演者 鈴木 博貴(豊橋市民病院 消化器内科)
共同演者 山本 英子(豊橋市民病院 消化器内科), 浦野 文博(豊橋市民病院 消化器内科), 藤田 基和(豊橋市民病院 消化器内科), 内藤 岳人(豊橋市民病院 消化器内科), 山田 雅弘(豊橋市民病院 消化器内科), 松原 浩(豊橋市民病院 消化器内科), 竹山 友章(豊橋市民病院 消化器内科), 田中 浩敬(豊橋市民病院 消化器内科), 田中 卓(豊橋市民病院 消化器内科), 廣瀬 崇(豊橋市民病院 消化器内科), 芳川 昌功(豊橋市民病院 消化器内科), 岡村 正造(豊橋市民病院 消化器内科)
抄録 【症例】66歳 女性【主訴】黒色便【既往歴】統合失調症【現病歴】平成24年2月出血性十二指腸潰瘍にて入院加療。その後転院しPPI内服治療を継続したが、潰瘍は難治性で心窩部痛、消化管出血が持続していた。血中ガストリン値が3000pg/mL以上と高値であったため、Zollinger-Ellison症候群の疑いで当院転院搬送となった。腹部CTにて膵や十二指腸に腫瘤は認めなかったが、膵頭部近傍にリンパ節腫大を認めた。EUSでも膵内にガストリノーマを示唆する所見は認めず。膵頭下部のさらに足側に境界が不整で、大きさ13×10mmの類円型の低エコー腫瘤を、またすぐ頭側にも7×5mmの同様の低エコー腫瘤を認めた。
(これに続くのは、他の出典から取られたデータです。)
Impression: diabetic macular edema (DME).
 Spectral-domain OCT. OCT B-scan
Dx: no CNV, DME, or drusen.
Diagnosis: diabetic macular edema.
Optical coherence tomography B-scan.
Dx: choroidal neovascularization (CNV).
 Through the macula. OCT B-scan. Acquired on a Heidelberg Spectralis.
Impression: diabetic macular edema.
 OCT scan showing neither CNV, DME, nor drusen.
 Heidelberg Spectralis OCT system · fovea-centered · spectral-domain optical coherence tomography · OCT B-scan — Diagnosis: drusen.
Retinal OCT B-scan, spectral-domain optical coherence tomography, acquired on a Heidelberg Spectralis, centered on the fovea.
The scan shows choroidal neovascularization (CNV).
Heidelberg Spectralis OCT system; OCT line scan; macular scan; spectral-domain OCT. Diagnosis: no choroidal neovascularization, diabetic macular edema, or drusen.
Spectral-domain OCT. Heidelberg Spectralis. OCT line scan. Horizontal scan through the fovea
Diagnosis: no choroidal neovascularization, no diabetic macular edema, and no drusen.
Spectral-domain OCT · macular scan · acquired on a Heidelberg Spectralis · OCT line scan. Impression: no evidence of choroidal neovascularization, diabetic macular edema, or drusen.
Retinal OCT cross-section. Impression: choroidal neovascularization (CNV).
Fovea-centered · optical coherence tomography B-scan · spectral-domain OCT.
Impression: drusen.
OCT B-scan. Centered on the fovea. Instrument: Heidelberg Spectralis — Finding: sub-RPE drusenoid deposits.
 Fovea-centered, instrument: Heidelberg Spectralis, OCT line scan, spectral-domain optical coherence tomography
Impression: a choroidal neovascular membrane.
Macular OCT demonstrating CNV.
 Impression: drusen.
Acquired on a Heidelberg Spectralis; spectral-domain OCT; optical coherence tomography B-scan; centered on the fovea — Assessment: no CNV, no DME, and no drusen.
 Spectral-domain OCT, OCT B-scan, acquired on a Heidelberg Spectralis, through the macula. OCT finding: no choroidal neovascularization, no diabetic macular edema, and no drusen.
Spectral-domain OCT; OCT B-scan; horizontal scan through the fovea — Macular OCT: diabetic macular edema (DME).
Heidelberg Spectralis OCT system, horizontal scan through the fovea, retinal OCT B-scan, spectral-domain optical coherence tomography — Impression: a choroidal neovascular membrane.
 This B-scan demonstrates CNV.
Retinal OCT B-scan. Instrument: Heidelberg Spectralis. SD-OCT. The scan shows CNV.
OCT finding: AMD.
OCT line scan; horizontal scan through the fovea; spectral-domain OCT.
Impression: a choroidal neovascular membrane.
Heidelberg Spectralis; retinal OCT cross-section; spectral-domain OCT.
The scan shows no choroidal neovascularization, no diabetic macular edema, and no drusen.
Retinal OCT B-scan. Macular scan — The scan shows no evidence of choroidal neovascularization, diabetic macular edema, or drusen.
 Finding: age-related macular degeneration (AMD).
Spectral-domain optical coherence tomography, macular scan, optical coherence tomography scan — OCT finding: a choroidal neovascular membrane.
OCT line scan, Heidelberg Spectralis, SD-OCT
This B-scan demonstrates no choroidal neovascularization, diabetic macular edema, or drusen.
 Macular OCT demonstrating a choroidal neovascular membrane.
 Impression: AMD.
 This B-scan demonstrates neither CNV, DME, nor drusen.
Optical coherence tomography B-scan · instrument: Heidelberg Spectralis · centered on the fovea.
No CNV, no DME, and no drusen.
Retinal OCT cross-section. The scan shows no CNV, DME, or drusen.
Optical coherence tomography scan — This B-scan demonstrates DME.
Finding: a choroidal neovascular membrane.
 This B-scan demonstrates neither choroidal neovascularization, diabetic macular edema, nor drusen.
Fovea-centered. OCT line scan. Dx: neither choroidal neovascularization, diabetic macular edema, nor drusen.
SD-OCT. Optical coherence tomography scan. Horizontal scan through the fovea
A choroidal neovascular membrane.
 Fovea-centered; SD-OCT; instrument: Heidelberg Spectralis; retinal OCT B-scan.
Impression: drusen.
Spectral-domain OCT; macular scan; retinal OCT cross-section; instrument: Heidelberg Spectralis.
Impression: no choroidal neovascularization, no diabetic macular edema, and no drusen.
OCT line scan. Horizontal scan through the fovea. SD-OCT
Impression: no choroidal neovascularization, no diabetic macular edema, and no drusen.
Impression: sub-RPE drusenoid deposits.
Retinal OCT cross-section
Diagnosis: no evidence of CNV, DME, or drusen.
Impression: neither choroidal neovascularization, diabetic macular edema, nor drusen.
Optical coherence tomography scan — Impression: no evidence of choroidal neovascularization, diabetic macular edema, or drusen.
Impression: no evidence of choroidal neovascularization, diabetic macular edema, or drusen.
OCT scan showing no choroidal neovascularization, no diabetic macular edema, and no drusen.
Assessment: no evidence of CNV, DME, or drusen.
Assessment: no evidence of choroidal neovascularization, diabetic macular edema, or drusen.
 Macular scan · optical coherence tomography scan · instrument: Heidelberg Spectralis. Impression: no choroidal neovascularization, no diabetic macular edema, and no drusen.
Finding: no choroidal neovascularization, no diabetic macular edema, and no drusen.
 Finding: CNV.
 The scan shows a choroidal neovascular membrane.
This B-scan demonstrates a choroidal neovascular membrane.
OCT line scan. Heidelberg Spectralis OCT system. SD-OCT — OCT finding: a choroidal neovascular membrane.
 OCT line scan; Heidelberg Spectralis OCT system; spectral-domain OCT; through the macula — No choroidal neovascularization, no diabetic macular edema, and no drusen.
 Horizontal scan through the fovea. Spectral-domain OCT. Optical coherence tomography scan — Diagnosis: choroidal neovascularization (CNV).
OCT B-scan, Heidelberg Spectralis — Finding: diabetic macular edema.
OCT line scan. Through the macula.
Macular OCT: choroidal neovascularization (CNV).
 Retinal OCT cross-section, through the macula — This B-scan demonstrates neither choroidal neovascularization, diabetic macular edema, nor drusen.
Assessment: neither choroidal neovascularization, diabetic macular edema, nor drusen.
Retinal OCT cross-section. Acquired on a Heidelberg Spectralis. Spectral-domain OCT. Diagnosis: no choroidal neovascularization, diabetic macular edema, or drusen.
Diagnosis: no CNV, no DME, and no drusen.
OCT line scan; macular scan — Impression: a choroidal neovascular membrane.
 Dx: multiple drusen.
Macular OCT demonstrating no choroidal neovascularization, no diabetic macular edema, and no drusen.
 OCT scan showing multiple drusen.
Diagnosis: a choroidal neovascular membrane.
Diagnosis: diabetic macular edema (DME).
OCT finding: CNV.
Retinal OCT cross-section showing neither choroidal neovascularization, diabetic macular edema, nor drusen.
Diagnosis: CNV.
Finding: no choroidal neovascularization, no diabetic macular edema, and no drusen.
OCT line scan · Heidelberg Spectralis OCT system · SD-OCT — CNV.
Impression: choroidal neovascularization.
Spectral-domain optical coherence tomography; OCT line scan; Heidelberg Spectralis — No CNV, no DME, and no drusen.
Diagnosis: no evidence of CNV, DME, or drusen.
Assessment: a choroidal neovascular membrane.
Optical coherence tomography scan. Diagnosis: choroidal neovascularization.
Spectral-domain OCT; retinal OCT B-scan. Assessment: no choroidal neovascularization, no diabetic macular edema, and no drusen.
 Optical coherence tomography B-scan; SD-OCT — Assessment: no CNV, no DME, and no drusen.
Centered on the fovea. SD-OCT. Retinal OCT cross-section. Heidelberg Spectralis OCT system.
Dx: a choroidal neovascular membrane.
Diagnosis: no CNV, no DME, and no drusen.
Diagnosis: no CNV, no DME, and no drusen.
膵との連続性はなくリンパ節腫大と考えられた。EUS-FNAを施行したところ、病理で弱好酸性の胞体を有する腫瘍細胞が小胞巣状にみられ、Neuroendocrine tumorと診断、免疫染色でガストリン陽性であり、ガストリノーマと診断に至った。精査の結果多発性内分泌腫瘍症は否定され、外科的治療の適応と判断した。局在診断の目的に選択的動注カルシウム負荷試験を行い、胃十二指腸動脈、背側膵動脈にて陽性であった。8月下旬に膵頭十二指腸切除術を施行、病理所見では切除された膵頭頭部、十二指腸、胃には明らかな腫瘍は認めず。郭清リンパ節においてn13a、n14d、n14pに腫瘍がみられ、免疫染色でガストリン陽性でありリンパ節原発のガストリノーマと判明した。術後は経過良好であり、再発所見なし。【考察】ガストリノーマは膵臓、十二指腸に約90%が発生するといわれ、その他は10%にすぎない。そのうちリンパ節原発ガストリノーマとはガストリノーマがリンパ節内のみに存在し、さらに切除後再発をしないことと定義されており、本邦ではリンパ節原発ガストリノーマの報告は少ない。また、リンパ節原発ガストリノーマとEUS-FNAにて診断し得た報告例はなく、極めて稀な症例と考えられたため報告する。